Charlie Hebdo: les frères Kouachi repérés près de Villers-Cotterêts, le Raid et le GIGN ratissent

jeudi 8 janvier 2015

Des hommes du Raid et du GIGN menaient jeudi près de Villers-Cotterêts (Aisne) et Crépy-en-Valois (Oise) une traque intensive et systématique des deux suspects de l’attentat contre Charlie Hebdo, les frères Chérif et Saïd Kouachi, qui restaient cependant introuvables à la nuit tombée.
Ces unités d’élite de la police et de la gendarmerie se sont déployées en milieu de journée dans une zone à cheval sur les départements de l’Aisne et de l’Oise, « où a été abandonnée la voiture utilisée par les deux suspects (une Clio grise ndlr), identifiés par un témoin », a raconté à l’AFP une source policière. 
Les deux hommes ont été repérés jeudi matin par le gérant d’une station d’essence au sud de la localité, à environ 80 km au nord-est de Paris. Après avoir été victime d’un vol, selon la même source, le gérant a « formellement reconnu » les deux hommes, « cagoulés, avec kalachnikov et lance-roquettes apparentes ».
A la mi-journée, cette station-service Avia, nommée le Relais du Moulin, située en rase campagne, au bord de la Nationale 2 à quatre voies, était bouclée par les forces de l’ordre, avant qu’elles ne s’en retirent à partir de 15H00, a constaté un journaliste de l’AFP. De nombreux gendarmes en tenue étaient déployés devant la station, et la presse tenue à distance.
La police avait diffusé dans la nuit de mercredi à jeudi les photos des suspects, Chérif et Saïd Kouachi, 32 et 34 ans, deux frères, nés à Paris et de nationalité française, « susceptibles d’être armés et dangereux ».
Le fait que les frères Kouachi se sont trouvés jeudi matin en fuite dans l’Aisne pourrait signifier que les opérations de police menées mercredi soir et dans la nuit, notamment à Reims, où l’un des deux résidait, les ont forcés à s’éloigner de la capitale de la Champagne-Ardenne, estimait-on de source proche du dossier.
 

– Ballet d’hélicoptères –

 
Désormais les deux fugitifs ne disposent plus de voiture, a priori. Le ratissage policier dans un secteur de surcroît très forestier s’avérait cependant long et compliqué.
Des hélicoptères survolaient les alentours de Villers-Cotterêts.

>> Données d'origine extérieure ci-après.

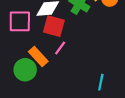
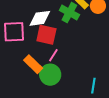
green circle: (25, 70) -> (50, 75), moved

Plusieurs convois des forces de l’ordre ont été vus, roulant toutes sirènes hurlantes sur la Nationale 2 qui relie cette partie de l’Aisne à la capitale.
Avec en son centre Crépy-en-Valois et jusqu’aux abords de Villers-Cotterêts la zone de recherche fait quelques centaines de km2, ce qui rend ardue la tâche du GIGN et du Raid. 
Dans la commune de Corcy, dans l’arrondissement de Villers-Cotterêts, un journaliste de l’AFP a pu observer une vingtaine d’hommes du Raid casqués et lourdement armés entourer une maison, y pénétrer et procéder à des investigations, tout en demandant à la presse de s’éloigner.
Tout au long de la journée, des scènes identiques se sont produites dans d’autres villages et hameaux de ce secteur, notamment selon une équipe vidéo de l’AFP, non loin d’une abbaye dans la bourgade de Longpont (Aisne).
Tant que les deux hommes n’auront pas été localisés avec certitude, le ballet des hélicoptères, des convois routiers et des fouilles d’habitations a toute chance de continuer au gré des ordres et des contre-ordres. 
La nuit hivernale tombée tôt, la traque, harassante et pleine de tension, en a été encore compliquée mais ne s’est pas arrêtée, sous les yeux d’une presse tenue à distance, pour des raisons de sécurité évidentes et aussi pour ne pas gêner les opérations.
Policiers et gendarmes continuaient d’arpenter les environs minutieusement, tronçon par tronçon, les abords de la D80, entourés par les arbres de la forêt domaniale de Retz, explorant tour à tour plans d’eau et landes herbeuses.